#### [Listed entries]
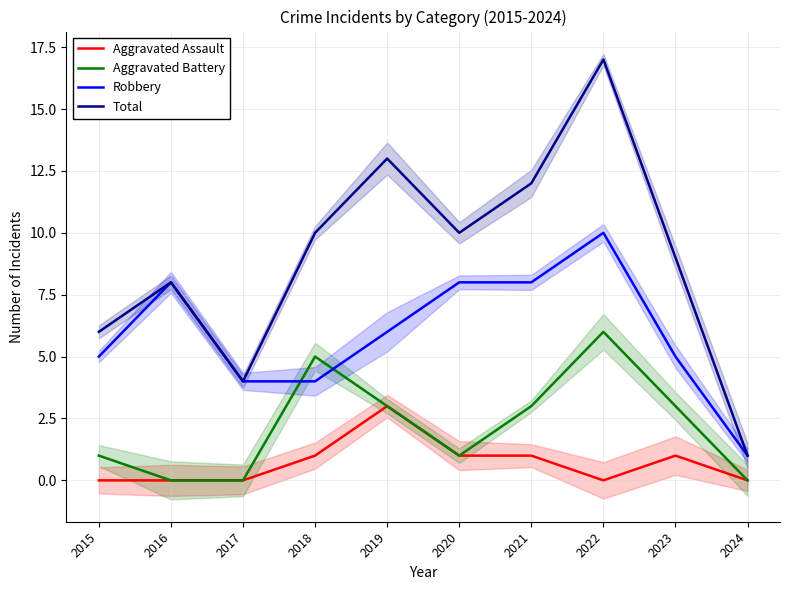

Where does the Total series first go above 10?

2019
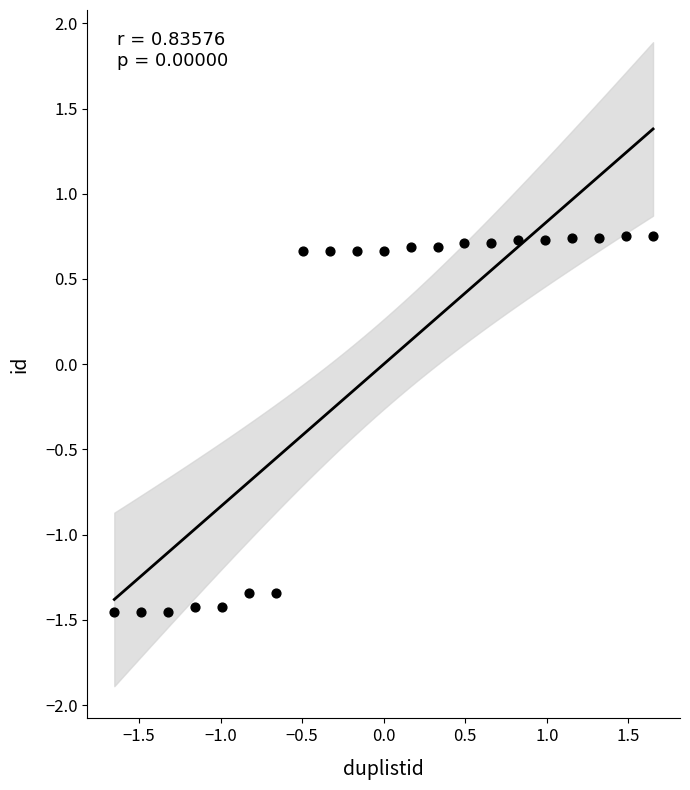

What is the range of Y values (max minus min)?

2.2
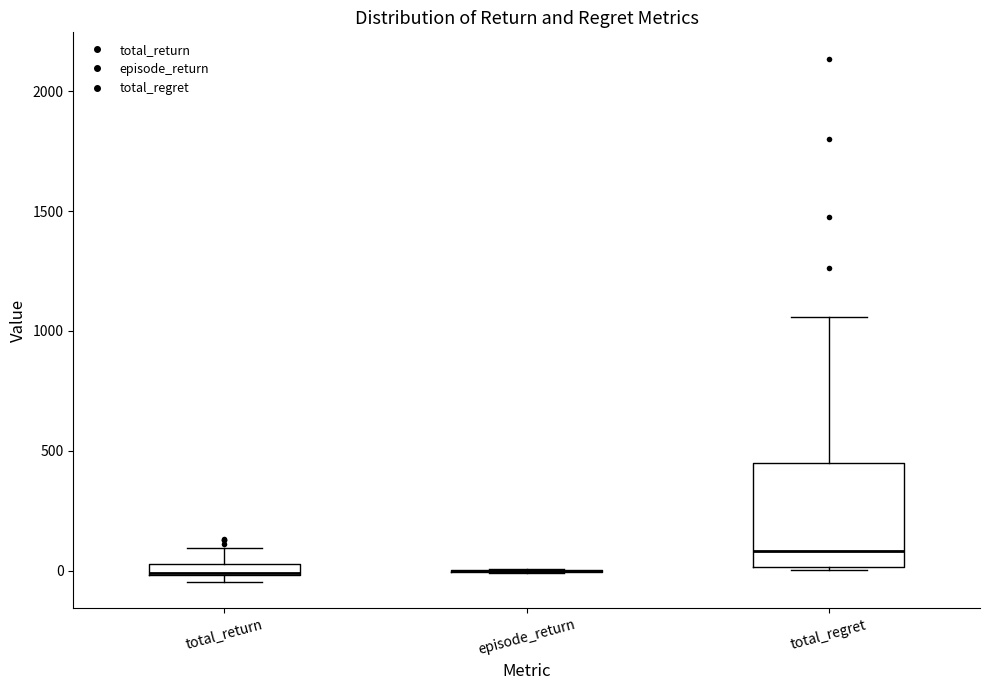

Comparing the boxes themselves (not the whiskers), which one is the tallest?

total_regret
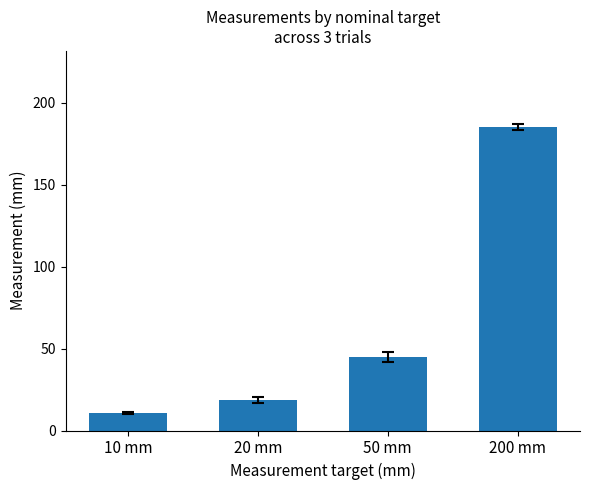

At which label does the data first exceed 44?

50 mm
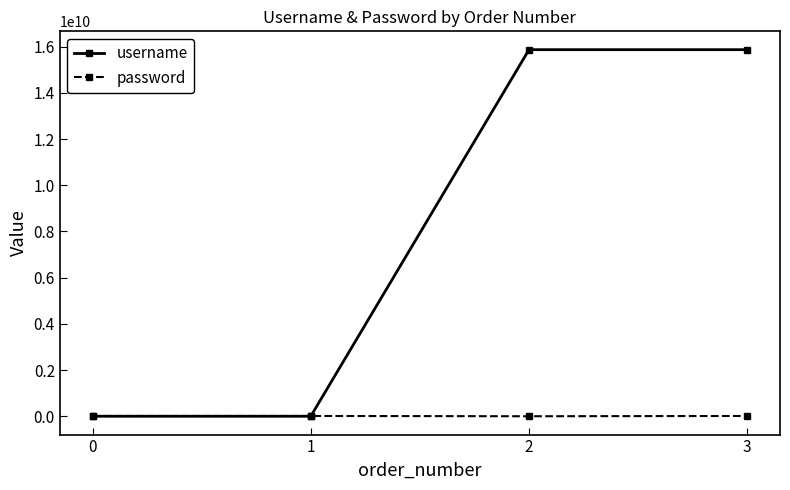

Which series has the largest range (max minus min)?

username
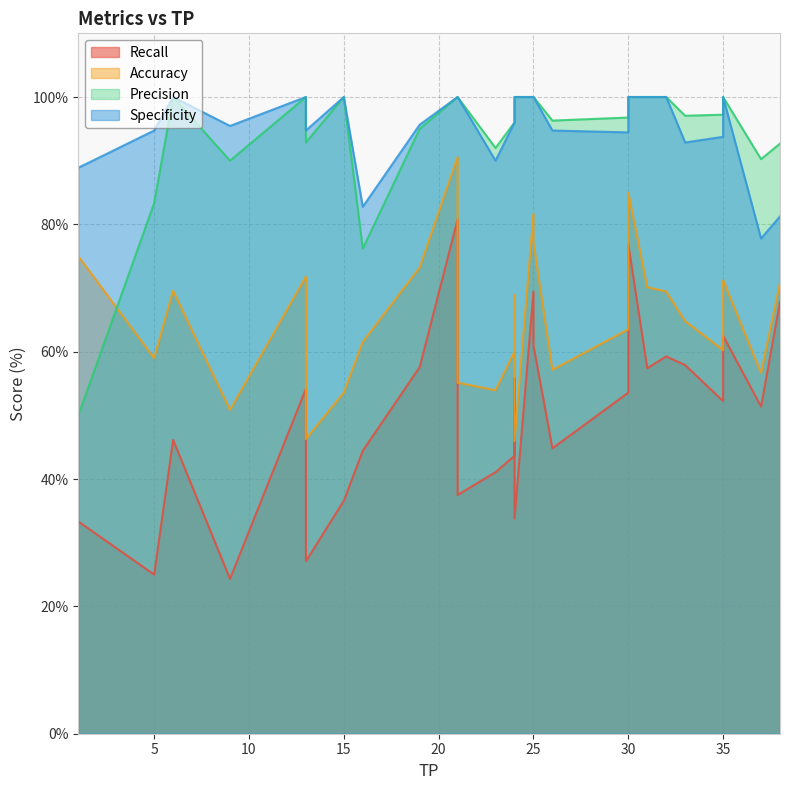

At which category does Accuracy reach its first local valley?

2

#### [Description of the task]
Please retype all of the material above word for word, leaving out the pictures.

#### [Response to this task]
Where does the Total series first go above 10?

2019

What is the range of Y values (max minus min)?

2.2

Comparing the boxes themselves (not the whiskers), which one is the tallest?

total_regret

At which label does the data first exceed 44?

50 mm

Which series has the largest range (max minus min)?

username

At which category does Accuracy reach its first local valley?

2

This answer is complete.